- TEXT SEGMENT:
begin

Zeebrugge ferry disaster marked 30 years on

  • Published
Media caption,
Memorial events for the Zeebrugge disaster

Events have been held on both sides of the English Channel to mark the 30th anniversary of the Zeebrugge ferry disaster.

The Herald of Free Enterprise capsized on 6 March 1987, resulting in the deaths of 193 passengers and crew.

The names of those who died were read out at a service at St Mary's Church in Dover.

The passenger ferry began taking in water shortly after leaving Belgium on its way to the Kent port.

It capsized in 90 seconds when the crew failed to shut the bow doors.

Image caption,
All but seven of the 193 people who died in the disaster were British

The ship's bell was returned to Dover and officially given to St Mary's Church at the memorial service, attended by 400 people.

Staff from the Port of Zeebrugge at the time of the disaster handed the bell to Sailors' Society chief executive Stuart Rivers and Brian Gibbons, the last survivor to be pulled out alive.

Image source, Reuters
Image caption,
Wreaths have been thrown into the sea at the site of the disaster, off the Belgian coast

Daniel Lamote, who was safety officer at the Port of Zeebrugge, said the bell had been kept in an attic.

He persuaded the owner to release it to him so it could be put "where it belongs" in "honour of all of the victims, survivors, family and friends".

Mr Gibbons, a lorry driver, was returning on his first ferry crossing when the ship went down.

Remembering that night, he said: "All the lights went out, it was completely pitch-black dark, we could hear the inrush of water along with the screams and the shouts and everything else."

Image source, PA
Image caption,
Kim Spooner, niece of disaster victims Neil Spooner and Mary Smith

Most of the 500 people on the Herald of Free Enterprise had taken advantage of a newspaper promotion offering a £1 return trip from Dover to Zeebrugge.

end

- SET PROBLEM 1: Repeat the extracted data entries from the first row through the row containing "28: (166, 64)", inclusive, substituting "point_number" for "point_idx" and changing nothing else.

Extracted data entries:

begin

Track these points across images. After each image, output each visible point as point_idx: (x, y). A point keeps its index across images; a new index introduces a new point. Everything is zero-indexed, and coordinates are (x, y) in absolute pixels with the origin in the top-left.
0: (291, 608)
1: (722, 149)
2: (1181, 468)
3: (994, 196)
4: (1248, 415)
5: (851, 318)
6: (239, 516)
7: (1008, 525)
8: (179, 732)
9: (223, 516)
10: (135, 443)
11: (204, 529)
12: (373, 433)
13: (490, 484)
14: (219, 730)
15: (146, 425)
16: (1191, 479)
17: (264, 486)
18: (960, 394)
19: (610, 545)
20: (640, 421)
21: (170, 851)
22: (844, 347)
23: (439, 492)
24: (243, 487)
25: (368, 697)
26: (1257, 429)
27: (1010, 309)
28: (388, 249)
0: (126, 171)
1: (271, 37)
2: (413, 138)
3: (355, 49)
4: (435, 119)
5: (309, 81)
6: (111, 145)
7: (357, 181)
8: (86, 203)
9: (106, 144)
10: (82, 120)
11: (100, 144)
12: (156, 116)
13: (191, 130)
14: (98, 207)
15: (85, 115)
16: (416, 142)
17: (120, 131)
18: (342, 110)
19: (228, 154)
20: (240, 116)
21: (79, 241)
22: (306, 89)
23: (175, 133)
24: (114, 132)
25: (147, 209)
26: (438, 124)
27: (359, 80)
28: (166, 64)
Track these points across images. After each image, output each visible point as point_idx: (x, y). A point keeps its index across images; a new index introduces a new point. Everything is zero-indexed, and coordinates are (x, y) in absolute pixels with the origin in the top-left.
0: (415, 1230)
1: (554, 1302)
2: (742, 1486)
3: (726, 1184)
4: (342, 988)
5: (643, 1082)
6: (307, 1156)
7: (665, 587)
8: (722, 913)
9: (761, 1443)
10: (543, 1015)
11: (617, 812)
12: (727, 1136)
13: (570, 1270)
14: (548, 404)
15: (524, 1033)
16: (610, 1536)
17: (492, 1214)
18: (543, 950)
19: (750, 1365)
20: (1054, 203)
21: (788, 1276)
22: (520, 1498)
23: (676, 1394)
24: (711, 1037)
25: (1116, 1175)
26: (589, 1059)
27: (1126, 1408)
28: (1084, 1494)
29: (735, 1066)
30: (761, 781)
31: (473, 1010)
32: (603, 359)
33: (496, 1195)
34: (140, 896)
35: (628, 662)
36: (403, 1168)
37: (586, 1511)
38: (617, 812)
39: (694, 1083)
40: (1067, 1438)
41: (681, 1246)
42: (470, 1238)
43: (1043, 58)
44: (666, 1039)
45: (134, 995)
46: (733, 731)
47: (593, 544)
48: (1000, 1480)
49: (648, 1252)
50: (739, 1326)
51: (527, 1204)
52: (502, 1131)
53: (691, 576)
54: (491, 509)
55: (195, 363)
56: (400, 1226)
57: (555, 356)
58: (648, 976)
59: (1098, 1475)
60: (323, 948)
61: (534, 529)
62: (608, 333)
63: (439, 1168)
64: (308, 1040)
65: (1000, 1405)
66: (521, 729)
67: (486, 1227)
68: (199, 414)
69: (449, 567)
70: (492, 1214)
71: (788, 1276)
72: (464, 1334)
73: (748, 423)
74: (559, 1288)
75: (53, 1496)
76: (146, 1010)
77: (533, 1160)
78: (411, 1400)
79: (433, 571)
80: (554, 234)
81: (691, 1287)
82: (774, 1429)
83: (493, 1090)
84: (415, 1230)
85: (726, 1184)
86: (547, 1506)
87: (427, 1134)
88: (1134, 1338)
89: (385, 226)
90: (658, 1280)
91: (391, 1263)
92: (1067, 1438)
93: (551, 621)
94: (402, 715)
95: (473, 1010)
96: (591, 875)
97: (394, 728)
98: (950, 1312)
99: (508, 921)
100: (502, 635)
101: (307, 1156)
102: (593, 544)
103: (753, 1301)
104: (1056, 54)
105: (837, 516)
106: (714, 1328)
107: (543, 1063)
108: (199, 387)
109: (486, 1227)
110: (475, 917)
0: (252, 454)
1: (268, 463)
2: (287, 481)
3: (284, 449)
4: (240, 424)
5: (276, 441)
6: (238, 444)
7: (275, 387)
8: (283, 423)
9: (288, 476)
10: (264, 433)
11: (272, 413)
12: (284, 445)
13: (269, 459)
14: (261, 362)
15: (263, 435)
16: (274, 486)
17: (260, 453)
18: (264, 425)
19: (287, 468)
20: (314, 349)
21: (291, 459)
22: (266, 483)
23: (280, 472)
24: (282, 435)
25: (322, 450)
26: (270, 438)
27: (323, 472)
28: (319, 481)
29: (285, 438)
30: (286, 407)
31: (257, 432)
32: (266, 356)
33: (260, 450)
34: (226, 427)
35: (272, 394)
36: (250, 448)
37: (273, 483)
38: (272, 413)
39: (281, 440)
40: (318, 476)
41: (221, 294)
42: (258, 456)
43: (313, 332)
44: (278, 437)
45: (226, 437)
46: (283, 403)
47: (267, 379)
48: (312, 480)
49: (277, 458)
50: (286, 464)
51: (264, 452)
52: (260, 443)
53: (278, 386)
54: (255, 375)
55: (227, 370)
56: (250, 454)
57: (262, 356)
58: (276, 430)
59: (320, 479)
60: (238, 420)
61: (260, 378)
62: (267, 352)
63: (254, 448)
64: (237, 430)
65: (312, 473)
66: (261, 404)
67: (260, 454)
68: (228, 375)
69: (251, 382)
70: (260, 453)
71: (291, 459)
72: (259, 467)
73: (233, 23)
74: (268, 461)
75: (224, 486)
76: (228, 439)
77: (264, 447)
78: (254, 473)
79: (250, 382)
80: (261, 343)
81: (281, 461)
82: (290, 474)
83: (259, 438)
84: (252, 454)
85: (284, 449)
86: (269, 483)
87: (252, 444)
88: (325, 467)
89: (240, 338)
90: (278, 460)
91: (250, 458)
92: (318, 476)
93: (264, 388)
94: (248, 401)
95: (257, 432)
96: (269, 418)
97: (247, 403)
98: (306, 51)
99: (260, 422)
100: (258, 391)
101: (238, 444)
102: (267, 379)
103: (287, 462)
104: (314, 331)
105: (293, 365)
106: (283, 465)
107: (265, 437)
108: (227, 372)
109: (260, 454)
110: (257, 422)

end

- SET PROBLEM 2: According to the Zeebrugge ferry article, how long did the Herald of Free Enterprise take to capsize?

- TASK RESPONSE 1:
Track these points across images. After each image, output each visible point as point_number: (x, y). A point keeps its index across images; a new index introduces a new point. Everything is zero-indexed, and coordinates are (x, y) in absolute pixels with the origin in the top-left.
0: (291, 608)
1: (722, 149)
2: (1181, 468)
3: (994, 196)
4: (1248, 415)
5: (851, 318)
6: (239, 516)
7: (1008, 525)
8: (179, 732)
9: (223, 516)
10: (135, 443)
11: (204, 529)
12: (373, 433)
13: (490, 484)
14: (219, 730)
15: (146, 425)
16: (1191, 479)
17: (264, 486)
18: (960, 394)
19: (610, 545)
20: (640, 421)
21: (170, 851)
22: (844, 347)
23: (439, 492)
24: (243, 487)
25: (368, 697)
26: (1257, 429)
27: (1010, 309)
28: (388, 249)
0: (126, 171)
1: (271, 37)
2: (413, 138)
3: (355, 49)
4: (435, 119)
5: (309, 81)
6: (111, 145)
7: (357, 181)
8: (86, 203)
9: (106, 144)
10: (82, 120)
11: (100, 144)
12: (156, 116)
13: (191, 130)
14: (98, 207)
15: (85, 115)
16: (416, 142)
17: (120, 131)
18: (342, 110)
19: (228, 154)
20: (240, 116)
21: (79, 241)
22: (306, 89)
23: (175, 133)
24: (114, 132)
25: (147, 209)
26: (438, 124)
27: (359, 80)
28: (166, 64)

- TASK RESPONSE 2: It capsized in 90 seconds.